## Solution

These statements and explanations can be used to create a chain of reasoning to find the gradient function of $f(x) = a^x$. Sort the statements into a logical argument, either writing your own explanations of the steps, or using the explanations provided.

$\displaystyle{f'(x) = \lim_{h \to 0} \left(\dfrac{f(x+h)-f(x)}{h} \right)}$

This is the general formula for differentiating from first principles.

$\displaystyle{f'(x) = \lim_{h \to 0} \left(\dfrac{a^{x+h} - a^x}{h} \right)}$

This is an expression for the gradient of $f(x) = a^x.$

Remember the expression in the brackets gives the gradient of the chord between $x$ and $x+h$. Taking the limit as $h \to 0$ gives us the gradient of the function at $x$.

$\displaystyle{f'(x) = \lim_{h \to 0} \left(a^x \left(\dfrac{a^{h} - 1}{h} \right) \right)}$

The expression is factorised as $a^x$ is a common factor.

$\displaystyle{f'(x) = a^x \, \lim_{h \to 0} \left(\dfrac{a^{h} - 1}{h} \right)}$

As $a^x$ is not affected by $h$ it can be taken outside of the limit.

The value of $h$ is tending to $0$, so any expressions not involving $h$ are unaffected by this limiting process.

$\displaystyle{f'(x) = a^x \, \lim_{h \to 0} \left(\dfrac{a^{h} - a^0}{h} \right)}$

The expression in the limit gives the gradient of a chord between $x = 0$ and $x = h$ on $f(x) = a^x$.

Think about how the expression $\dfrac{a^h - a^0}{h}$ could be represented on the graph of $f(x) = a^x$. What does it show?

$f'(x) = a^x \times f'(0)$

As $h \to 0$ the limit will give the gradient function at $x = 0$.

The final step implies that $\displaystyle{\lim_{h \to 0} \dfrac{a^h - a^0}{h} = f'(0)}$.

This is not a simple limit to find as both the numerator and denominator tend to zero as $h \to 0$. However, if we look at how we find $f'(x)$ from first principles we should see some similarities. $f'(x) = \lim_{h \to 0} \dfrac{f(x+h) - f(x)}{h} \text{ and } \lim_{h \to 0} \dfrac{a^h - a^0}{h}$ Instead of finding the gradient for a generic point $x$, the limit on the right gives us the gradient for the specific point $x = 0$, i.e. $f'(0)$.

What does your final answer tell you about the gradient function of $f(x)$?

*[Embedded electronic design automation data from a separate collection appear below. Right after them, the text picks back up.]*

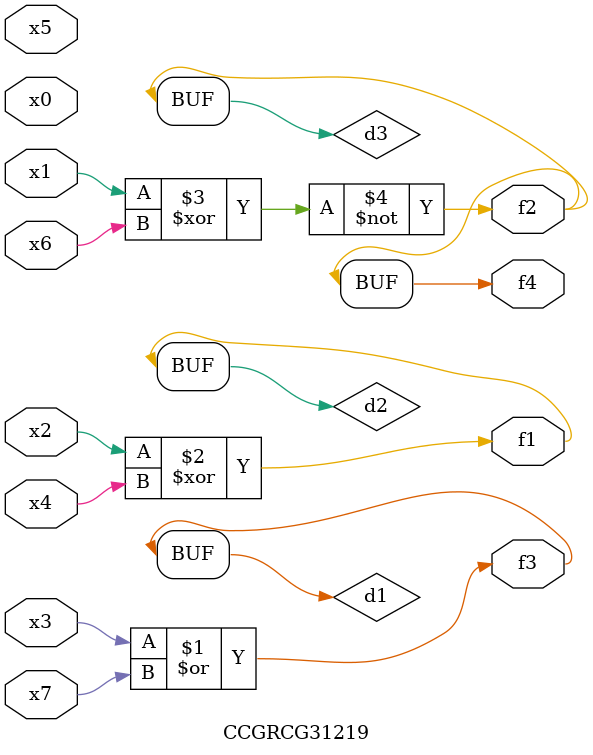
<source format=v>
module CCGRCG31219(
	input x0, x1, x2, x3, x4, x5, x6, x7,
	output f1, f2, f3, f4
);

	wire d1, d2, d3;

	or (d1, x3, x7);
	xor (d2, x2, x4);
	xnor (d3, x1, x6);
	assign f1 = d2;
	assign f2 = d3;
	assign f3 = d1;
	assign f4 = d3;
endmodule

</source>
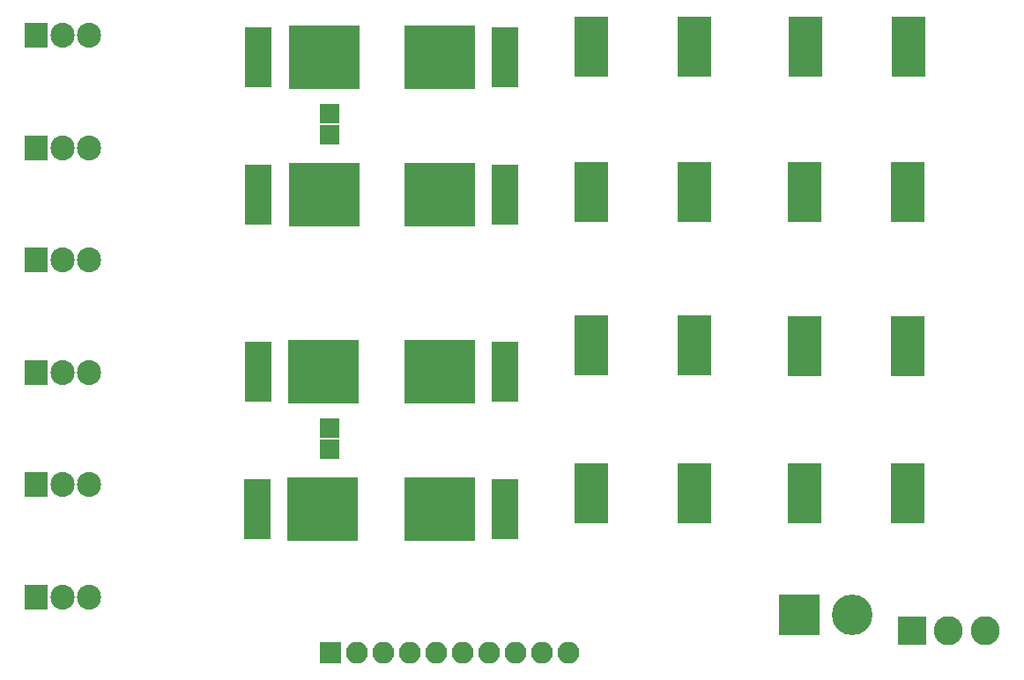
<source format=gbr>
%TF.GenerationSoftware,KiCad,Pcbnew,5.1.2-5.1.2*%
%TF.CreationDate,2019-08-03T11:47:28+02:00*%
%TF.ProjectId,TestDriverV2,54657374-4472-4697-9665-7256322e6b69,Rev 2*%
%TF.SameCoordinates,Original*%
%TF.FileFunction,Soldermask,Top*%
%TF.FilePolarity,Negative*%
%FSLAX46Y46*%
G04 Gerber Fmt 4.6, Leading zero omitted, Abs format (unit mm)*
G04 Created by KiCad (PCBNEW 5.1.2-5.1.2) date 2019-08-03 11:47:28*
%MOMM*%
%LPD*%
G04 APERTURE LIST*
%ADD10R,2.800000X2.800000*%
%ADD11C,2.800000*%
%ADD12R,3.900120X3.900120*%
%ADD13C,3.900120*%
%ADD14R,2.100000X2.100000*%
%ADD15O,2.100000X2.100000*%
%ADD16R,1.924000X1.924000*%
%ADD17R,3.300000X5.800000*%
%ADD18R,2.305000X2.400000*%
%ADD19O,2.305000X2.400000*%
%ADD20R,6.800000X6.200000*%
%ADD21R,2.600000X1.200000*%
G04 APERTURE END LIST*
D10*
X121968000Y-163386000D03*
D11*
X125468000Y-163386000D03*
X128968000Y-163386000D03*
D12*
X111125000Y-161798000D03*
D13*
X116205000Y-161798000D03*
D14*
X66111100Y-165484000D03*
D15*
X68651100Y-165484000D03*
X71191100Y-165484000D03*
X73731100Y-165484000D03*
X76271100Y-165484000D03*
X78811100Y-165484000D03*
X81351100Y-165484000D03*
X83891100Y-165484000D03*
X86431100Y-165484000D03*
X88971100Y-165484000D03*
D16*
X66040000Y-113665000D03*
X66040000Y-115697000D03*
X66040000Y-143891000D03*
X66040000Y-145923000D03*
D17*
X91189000Y-107188000D03*
X101089000Y-107188000D03*
X91189000Y-121158000D03*
X101089000Y-121158000D03*
X121663000Y-107188000D03*
X111763000Y-107188000D03*
X121536000Y-121158000D03*
X111636000Y-121158000D03*
X101089000Y-135890000D03*
X91189000Y-135890000D03*
X101089000Y-150114000D03*
X91189000Y-150114000D03*
X111636000Y-136017000D03*
X121536000Y-136017000D03*
X111636000Y-150114000D03*
X121536000Y-150114000D03*
D18*
X37846000Y-106121000D03*
D19*
X40386000Y-106121000D03*
X42926000Y-106121000D03*
X42926000Y-116916000D03*
X40386000Y-116916000D03*
D18*
X37846000Y-116916000D03*
X37846000Y-127711000D03*
D19*
X40386000Y-127711000D03*
X42926000Y-127711000D03*
X42926000Y-138506000D03*
X40386000Y-138506000D03*
D18*
X37846000Y-138506000D03*
X37846000Y-149301000D03*
D19*
X40386000Y-149301000D03*
X42926000Y-149301000D03*
X42926000Y-160096000D03*
X40386000Y-160096000D03*
D18*
X37846000Y-160096000D03*
D20*
X65479800Y-108228000D03*
D21*
X59179800Y-110508000D03*
X59179800Y-109368000D03*
X59179800Y-108228000D03*
X59179800Y-107088000D03*
X59179800Y-105948000D03*
X59173000Y-119132000D03*
X59173000Y-120272000D03*
X59173000Y-121412000D03*
X59173000Y-122552000D03*
X59173000Y-123692000D03*
D20*
X65473000Y-121412000D03*
D21*
X82881000Y-110509000D03*
X82881000Y-109369000D03*
X82881000Y-108229000D03*
X82881000Y-107089000D03*
X82881000Y-105949000D03*
D20*
X76581000Y-108229000D03*
X76605000Y-121413000D03*
D21*
X82905000Y-119133000D03*
X82905000Y-120273000D03*
X82905000Y-121413000D03*
X82905000Y-122553000D03*
X82905000Y-123693000D03*
D20*
X65429000Y-138431000D03*
D21*
X59129000Y-140711000D03*
X59129000Y-139571000D03*
X59129000Y-138431000D03*
X59129000Y-137291000D03*
X59129000Y-136151000D03*
D20*
X65381000Y-151639000D03*
D21*
X59081000Y-153919000D03*
X59081000Y-152779000D03*
X59081000Y-151639000D03*
X59081000Y-150499000D03*
X59081000Y-149359000D03*
X82881000Y-140710000D03*
X82881000Y-139570000D03*
X82881000Y-138430000D03*
X82881000Y-137290000D03*
X82881000Y-136150000D03*
D20*
X76581000Y-138430000D03*
D21*
X82881000Y-153918000D03*
X82881000Y-152778000D03*
X82881000Y-151638000D03*
X82881000Y-150498000D03*
X82881000Y-149358000D03*
D20*
X76581000Y-151638000D03*
M02*

</source>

• What does the graph of $f'(x)$ look like?

$f'(x) = a^x \times f'(0)$

The gradient function is the original function multiplied by a constant. This tells us the graph of $f'(x)$ will look very similar to $f(x).$

In fact it will be a transformation of the original function; a stretch in the $y$ direction, scale factor $f'(0).$ (Or a stretch in the $x$ direction, scale factor $\frac{1}{f'(0)}.$)

What do the graphs tell you about $f'(0)$ when $a = 2$ and when $a = 4$?

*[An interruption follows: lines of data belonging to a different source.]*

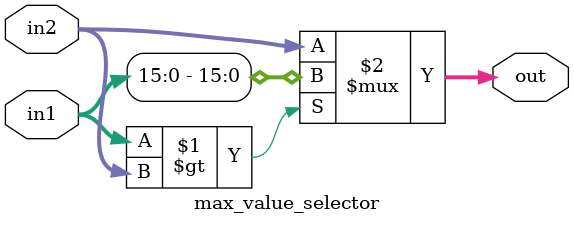
<source format=v>

module top_module (
    input clk,
    input reset,   // Synchronous active-high reset
    input [31:0] in,
    output [15:0] q,
    output [3:0] ena
);

wire [31:0] transition_detected;
wire [15:0] bcd_counter;

// Detect 1 to 0 transitions
transition_detector td (
    .clk(clk),
    .reset(reset),
    .in(in),
    .out(transition_detected)
);

// BCD counter
bcd_counter bc (
    .clk(clk),
    .reset(reset),
    .ena(ena[3]),
    .out(bcd_counter)
);

// Max value selector
max_value_selector mvs (
    .in1(transition_detected),
    .in2(bcd_counter),
    .out(q)
);

assign ena = 4'b0; // Fix the undriven wires

endmodule
module transition_detector (
    input clk,
    input reset,
    input [31:0] in,
    output [31:0] out
);

reg [31:0] in_prev;

always @(posedge clk or posedge reset) begin
    if (reset) begin
        in_prev <= 32'b0;
    end else begin
        in_prev <= in;
    end
end

assign out = in_prev & ~in;

endmodule
module bcd_counter (
    input clk,
    input reset,
    input ena,
    output [15:0] out
);

reg [15:0] count;

always @(posedge clk or posedge reset) begin
    if (reset) begin
        count <= 16'b0;
    end else if (ena) begin
        count <= count + 1'b1;
        if (count == 16'h9999) begin
            count <= 16'b0;
        end
    end
end

assign out = count;

endmodule
module max_value_selector (
    input [31:0] in1,
    input [15:0] in2,
    output [15:0] out
);

assign out = (in1 > in2) ? in1[15:0] : in2;

endmodule
</source>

• How will the gradient function change as $a$ changes?

We can see from the graphs above that as $a$ gets bigger, $f(x) = a^x$ gets steeper more quickly and so the gradient at zero will be larger. Therefore, as $a$ gets bigger, $f'(x)$ will also get steeper more quickly. What will happen as $a$ gets smaller?

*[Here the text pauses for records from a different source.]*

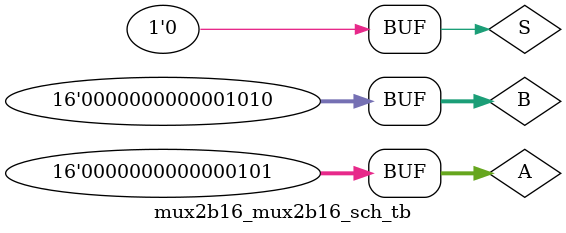
<source format=v>

`timescale 1ns / 1ps

module mux2b16_mux2b16_sch_tb();

// Inputs
   reg [15:0] A;
   reg S;
   reg [15:0] B;

// Output
   wire [15:0] O;

// Bidirs

// Instantiate the UUT
   mux2b16 UUT (
		.A(A), 
		.S(S), 
		.B(B), 
		.O(O)
   );
// Initialize Inputs
   initial begin
		A = 5;
		S = 0;
		B = 10;
   end
endmodule
</source>
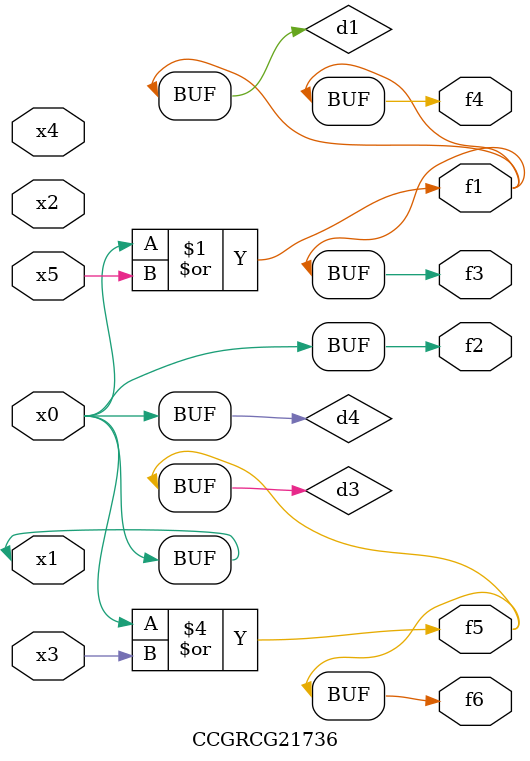
<source format=v>
module CCGRCG21736(
	input x0, x1, x2, x3, x4, x5,
	output f1, f2, f3, f4, f5, f6
);

	wire d1, d2, d3, d4;

	or (d1, x0, x5);
	xnor (d2, x1, x4);
	or (d3, x0, x3);
	buf (d4, x0, x1);
	assign f1 = d1;
	assign f2 = d4;
	assign f3 = d1;
	assign f4 = d1;
	assign f5 = d3;
	assign f6 = d3;
endmodule

</source>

• There is a special case of the gradient function of $a^x$. Can you think what it might be? To find out more look at A special case.

The gradient function itself could be steeper than the original function. This will happen if the stretch factor is bigger than one, i.e. $f'(0) >1$. It could also be less steep, i.e. when $f'(0) <1.$ This implies there will be a special case in the middle when $f'(0) = 1$ and the gradient function and original function will be exactly the same!